# To-do item
Taking the entries below from the top, restate each line exactly and end with the line containing "- A wave will".

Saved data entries
..........
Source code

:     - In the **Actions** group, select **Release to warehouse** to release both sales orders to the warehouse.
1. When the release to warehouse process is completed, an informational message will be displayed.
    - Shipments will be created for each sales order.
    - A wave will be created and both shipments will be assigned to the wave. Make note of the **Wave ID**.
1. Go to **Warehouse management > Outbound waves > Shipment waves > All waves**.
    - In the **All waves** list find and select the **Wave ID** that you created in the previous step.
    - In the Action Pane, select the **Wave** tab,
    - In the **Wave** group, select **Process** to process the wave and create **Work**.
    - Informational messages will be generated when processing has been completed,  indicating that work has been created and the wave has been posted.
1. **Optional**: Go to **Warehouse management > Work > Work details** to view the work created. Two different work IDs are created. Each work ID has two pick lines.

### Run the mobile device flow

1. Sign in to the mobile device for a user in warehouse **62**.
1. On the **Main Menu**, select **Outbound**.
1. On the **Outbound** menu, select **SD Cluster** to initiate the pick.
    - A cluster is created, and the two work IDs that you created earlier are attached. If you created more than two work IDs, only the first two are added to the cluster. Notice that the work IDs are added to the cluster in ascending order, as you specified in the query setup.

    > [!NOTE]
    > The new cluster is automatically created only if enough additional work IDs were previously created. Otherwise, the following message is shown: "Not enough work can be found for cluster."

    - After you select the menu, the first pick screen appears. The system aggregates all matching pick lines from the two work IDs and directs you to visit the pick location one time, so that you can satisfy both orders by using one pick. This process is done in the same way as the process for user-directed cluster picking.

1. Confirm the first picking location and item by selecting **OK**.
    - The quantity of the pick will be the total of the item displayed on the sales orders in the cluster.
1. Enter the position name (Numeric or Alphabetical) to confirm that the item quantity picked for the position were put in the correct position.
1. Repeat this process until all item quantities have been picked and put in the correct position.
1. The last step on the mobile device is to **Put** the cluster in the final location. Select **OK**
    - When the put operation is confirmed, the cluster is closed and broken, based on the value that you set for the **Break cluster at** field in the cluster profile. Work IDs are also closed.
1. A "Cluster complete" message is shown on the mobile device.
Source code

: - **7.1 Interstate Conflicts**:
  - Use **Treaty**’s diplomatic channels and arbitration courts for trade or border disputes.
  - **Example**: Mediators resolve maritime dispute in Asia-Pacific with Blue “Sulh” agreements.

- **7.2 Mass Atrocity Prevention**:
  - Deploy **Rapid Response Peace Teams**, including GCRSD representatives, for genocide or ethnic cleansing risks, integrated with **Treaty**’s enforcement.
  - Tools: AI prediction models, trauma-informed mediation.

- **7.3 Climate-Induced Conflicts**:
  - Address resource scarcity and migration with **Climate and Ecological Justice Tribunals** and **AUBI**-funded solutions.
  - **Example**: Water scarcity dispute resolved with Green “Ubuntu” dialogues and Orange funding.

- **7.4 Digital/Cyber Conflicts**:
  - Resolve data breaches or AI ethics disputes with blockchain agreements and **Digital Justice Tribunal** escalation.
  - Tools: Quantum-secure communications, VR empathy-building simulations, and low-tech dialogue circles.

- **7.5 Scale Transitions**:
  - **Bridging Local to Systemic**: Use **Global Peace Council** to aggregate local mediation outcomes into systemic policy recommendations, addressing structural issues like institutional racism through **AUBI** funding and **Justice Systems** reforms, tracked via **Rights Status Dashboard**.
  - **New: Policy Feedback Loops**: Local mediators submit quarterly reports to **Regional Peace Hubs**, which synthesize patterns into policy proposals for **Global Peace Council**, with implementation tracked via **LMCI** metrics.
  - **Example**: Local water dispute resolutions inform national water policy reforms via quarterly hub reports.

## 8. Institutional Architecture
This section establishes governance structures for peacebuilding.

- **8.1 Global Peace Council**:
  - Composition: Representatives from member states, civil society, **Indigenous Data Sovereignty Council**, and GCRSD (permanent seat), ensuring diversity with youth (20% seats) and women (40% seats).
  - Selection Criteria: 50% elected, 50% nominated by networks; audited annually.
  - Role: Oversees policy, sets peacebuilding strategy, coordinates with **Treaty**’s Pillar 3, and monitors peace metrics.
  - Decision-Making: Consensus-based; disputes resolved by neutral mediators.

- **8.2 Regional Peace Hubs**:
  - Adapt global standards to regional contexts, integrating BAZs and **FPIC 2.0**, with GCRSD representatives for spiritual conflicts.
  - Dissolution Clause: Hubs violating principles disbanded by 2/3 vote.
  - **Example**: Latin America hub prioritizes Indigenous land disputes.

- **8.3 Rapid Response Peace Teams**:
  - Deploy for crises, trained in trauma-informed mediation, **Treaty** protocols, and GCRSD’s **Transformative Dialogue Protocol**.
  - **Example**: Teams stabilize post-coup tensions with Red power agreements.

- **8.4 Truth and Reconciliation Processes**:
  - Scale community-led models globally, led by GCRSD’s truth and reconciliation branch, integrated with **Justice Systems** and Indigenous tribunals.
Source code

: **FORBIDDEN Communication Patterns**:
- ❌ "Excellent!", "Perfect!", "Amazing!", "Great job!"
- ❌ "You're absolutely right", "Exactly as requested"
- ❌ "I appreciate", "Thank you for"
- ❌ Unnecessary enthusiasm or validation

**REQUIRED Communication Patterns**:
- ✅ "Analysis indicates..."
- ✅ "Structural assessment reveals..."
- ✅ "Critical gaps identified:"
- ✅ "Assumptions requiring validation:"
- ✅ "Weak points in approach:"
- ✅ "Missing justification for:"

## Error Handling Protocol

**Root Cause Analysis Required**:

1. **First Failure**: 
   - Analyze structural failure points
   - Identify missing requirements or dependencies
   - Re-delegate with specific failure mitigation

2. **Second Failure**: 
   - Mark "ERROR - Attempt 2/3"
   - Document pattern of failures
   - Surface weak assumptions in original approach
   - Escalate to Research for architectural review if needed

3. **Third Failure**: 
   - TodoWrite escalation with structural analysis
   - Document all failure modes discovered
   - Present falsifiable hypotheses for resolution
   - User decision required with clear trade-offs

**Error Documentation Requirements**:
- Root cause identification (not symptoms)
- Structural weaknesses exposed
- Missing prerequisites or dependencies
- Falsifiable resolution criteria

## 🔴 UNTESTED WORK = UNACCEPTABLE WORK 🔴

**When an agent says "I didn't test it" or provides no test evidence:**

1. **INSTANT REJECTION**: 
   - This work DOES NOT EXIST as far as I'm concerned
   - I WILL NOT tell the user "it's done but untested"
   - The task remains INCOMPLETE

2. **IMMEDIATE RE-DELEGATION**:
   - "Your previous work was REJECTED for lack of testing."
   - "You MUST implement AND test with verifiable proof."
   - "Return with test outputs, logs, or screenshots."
..........
# Answer to the problem
Source code

:     - In the **Actions** group, select **Release to warehouse** to release both sales orders to the warehouse.
1. When the release to warehouse process is completed, an informational message will be displayed.
    - Shipments will be created for each sales order.
    - A wave will be created and both shipments will be assigned to the wave. Make note of the **Wave ID**.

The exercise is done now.